On 13 June this year the EFTA court gave a judgment in the case Koch, Hummel and Müller v. Swiss Life (E-11/12) which concerned the duty to inform and the duty to advice in life assurance contracts, as regulated by the Consolidated Life Assurance Directive 2002/83/EC and the Insurance Mediation Directive 2002/92/EC.
The case was referred to the EFTA court from the Principality of Liechtenstein where the defendant, a life assurance company Swiss Life was registered. The plaintiffs were German and Austrian national residents who independently concluded unit-linked life assurances with Swiss Life. In all cases, the parties agreed on a type of investment "as per the attached investment strategy". The plaintiffs paid assurance premiums which were then invested by Swiss Life as cover funds, in accordance with investment strategies. Unfortunately, these investments have not been successful which led the plaintiffs to claim damages from Swiss Life, mainly on the grounds that they were not able to estimate the level of risk involved in the investment, and that there was no transparency in the products' structure. It was established that Swiss Life did not inform the plaintiffs about the relevant investment products, but it claimed that it were the plaintiffs who put a request for these particular investment strategies to be included in their contract (Par. 36).

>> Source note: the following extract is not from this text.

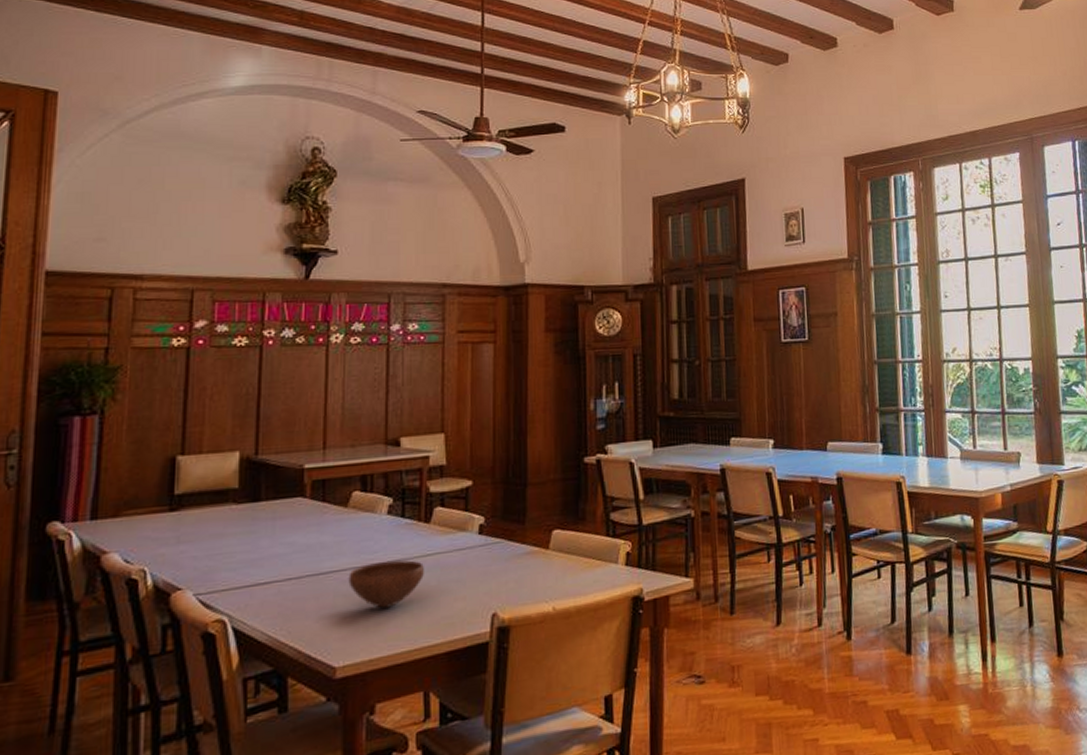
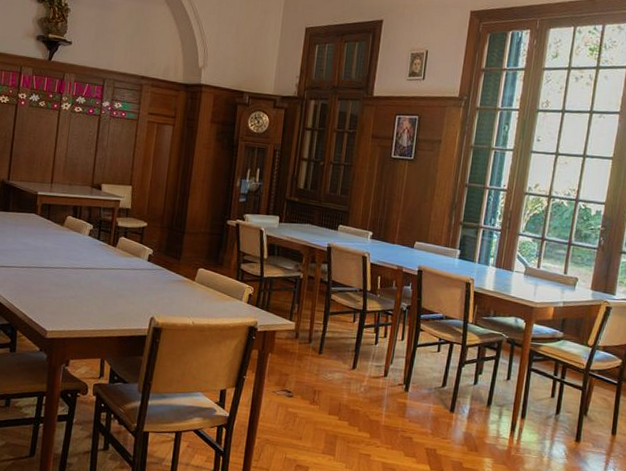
bowl: present [348,560,425,609] -> none [59,267,110,299]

The relevant legal questions were: whether Swiss Life had a duty to advice the plaintiffs on investment strategies and whether there was a duty to inform about the unit-linked assurance products and their risks?
The EFTA court considers that Life Assurance Directive intends to protect consumers by granting them a right to informed choice (Par. 62). Life assurance contracts are perceived by the court as generally complex and detailed, which may make them difficult to understand for the average consumer (reasonably well informed and reasonably observant and circumspect). Additionally, such contracts often bring about serious financial consequences for consumers over a long period of time. Both these factors convince the court that transparent information on these contracts is crucial to consumers (Par. 63). The consumer must, therefore, "be provided with whatever information is necessary to enable him to choose the contract which best meets his requirements" and the Directive's information requirements should only be seen as a minimum standard that needs to be fulfilled (Par. 64-65). However, the Directive does not impose a duty to advice on the assurance company (Par. 69, 72) and instead trusts in the ability of an average consumer to compare essential elements of the contract as long as he is provided with clear and sufficient information (Par. 70). Notwithstanding the above-mentioned, national legislators could impose such a duty to advice on assurance companies (Par. 75).
Since the performance of the duty to inform is seen as crucial to guarantee consumer protection, it does not surprise that consumers do not need to look themselves for information and instead may await this information being given to them by service providers. The EFTA court states that the relevant information on the units to which benefits are linked should be given to consumers in writing prior to contract's conclusion, and it may not be required of them to use a search engine to find and access the necessary information (in compliance with the Content Services, CJEU case) (Par. 96). The information should be clear, complete and accurate and allow consumers to define the units to which the benefits are linked, and to describe the nature of the underlying assets (Par. 102). At the same time, it does not matter who provides the consumer with the relevant information - the assurance company or an insurance intermediary (Par. 110). What is important is that the consumer gets necessary information and not who he gets it from.